Membership of the CIOL may also be helpful and can provide professional recognition as well as the opportunity to network at events, courses, seminars and conferences.

Career prospects

You may start your career working as an in-house translator for a translation agency or company and could then move to a more managerial in-house role or to freelance work. Translation agencies and companies offer varying prospects for promotion. Those with ATC membership have a good reputation for support in career development.

Translators who are employed by international bodies, such as the institutions of the European Union (EU), stand a good chance of being promoted. Government departments and EU institutions have a clear career grading system and the further you progress, the more managerial work you take on.

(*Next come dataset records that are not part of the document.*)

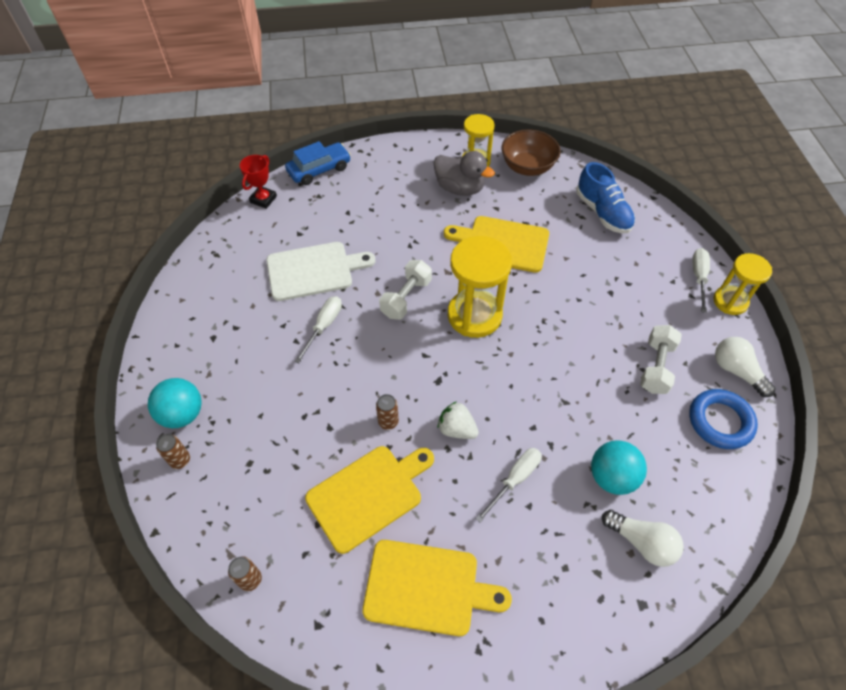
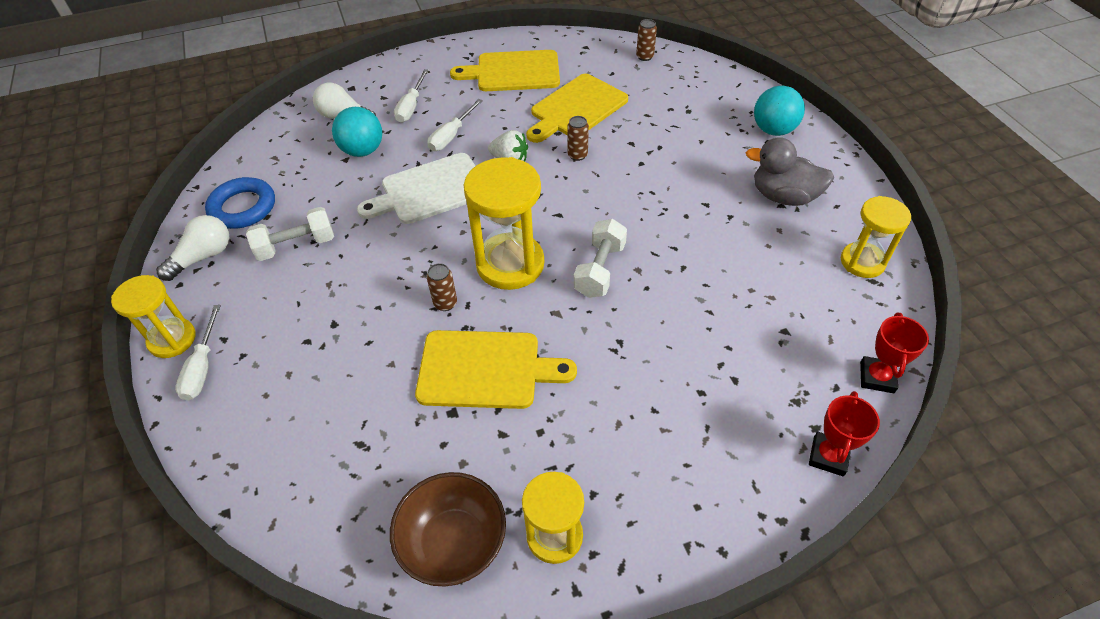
camera: 170 degrees right, 5 degrees down
brown can [156,434,190,469] -> brown can moved to [427,263,457,311]
white cutting board [266,242,375,301] -> white cutting board moved to [357,153,475,224]
blue car [285,141,351,185] -> red trophy [809,391,880,476]
white screwdriver [295,296,342,363] -> white screwdriver moved to [394,69,429,123]
grey duck [434,151,495,196] -> grey duck moved to [746,137,834,206]
blue shoe [577,162,635,233] -> none
white dumbbell [640,325,682,394] -> white dumbbell turned 60 degrees clockwise [246,207,334,261]
white light bulb [715,337,776,397] -> white light bulb turned 90 degrees counterclockwise [156,215,229,281]
none -> yellow hourglass [841,196,911,278]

If you work freelance, career development often depends on how many commonly used modern languages you know, the number and type of clients you work for, and the rates of pay you are able to command.

If your expertise is in a less commonly used language, you will need to develop a specialist client base through networking and will then be able to charge higher rates than translators working in the more common languages.

Some freelance translators set up their own translation agency after several years' experience and often include interpreting services as part of their business, drawing on the services of translators and interpreters to meet client needs.

A limited number of translators who complete a postgraduate degree in translation studies work in academia and teach translation skills and theory.